[Records shown — start]
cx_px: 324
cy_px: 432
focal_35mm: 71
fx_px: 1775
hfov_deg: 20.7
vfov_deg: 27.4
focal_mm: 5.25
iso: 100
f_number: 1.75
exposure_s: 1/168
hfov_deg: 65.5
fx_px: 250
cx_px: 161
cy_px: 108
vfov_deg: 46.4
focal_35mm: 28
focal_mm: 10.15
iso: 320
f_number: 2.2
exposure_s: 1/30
[Records shown — finish]
[Records shown — start]
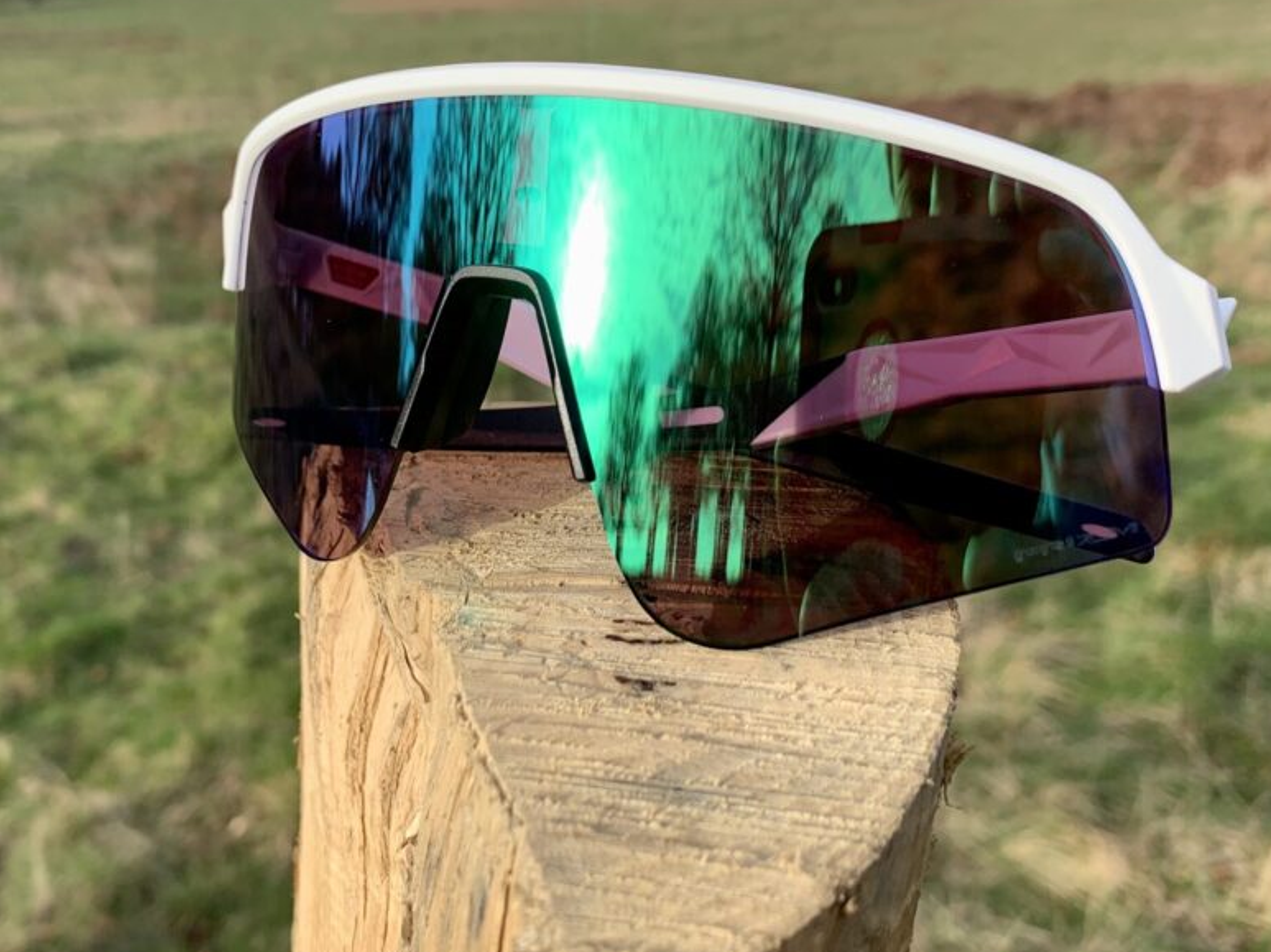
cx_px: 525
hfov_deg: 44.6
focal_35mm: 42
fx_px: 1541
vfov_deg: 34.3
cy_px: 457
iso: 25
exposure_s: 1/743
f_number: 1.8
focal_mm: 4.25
[Records shown — finish]
[Records shown — start]
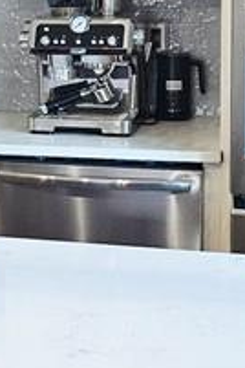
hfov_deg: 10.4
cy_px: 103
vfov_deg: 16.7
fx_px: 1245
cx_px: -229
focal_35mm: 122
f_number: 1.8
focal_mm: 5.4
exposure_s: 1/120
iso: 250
[Records shown — finish]
[Your assignment]: The entries above hold a line with "f_number: 1.75" and a later line with "exposure_s: 1/30". Write out exactly those lines and all lines between, nothing more.

[Solution to the problem]:
f_number: 1.75
exposure_s: 1/168
hfov_deg: 65.5
fx_px: 250
cx_px: 161
cy_px: 108
vfov_deg: 46.4
focal_35mm: 28
focal_mm: 10.15
iso: 320
f_number: 2.2
exposure_s: 1/30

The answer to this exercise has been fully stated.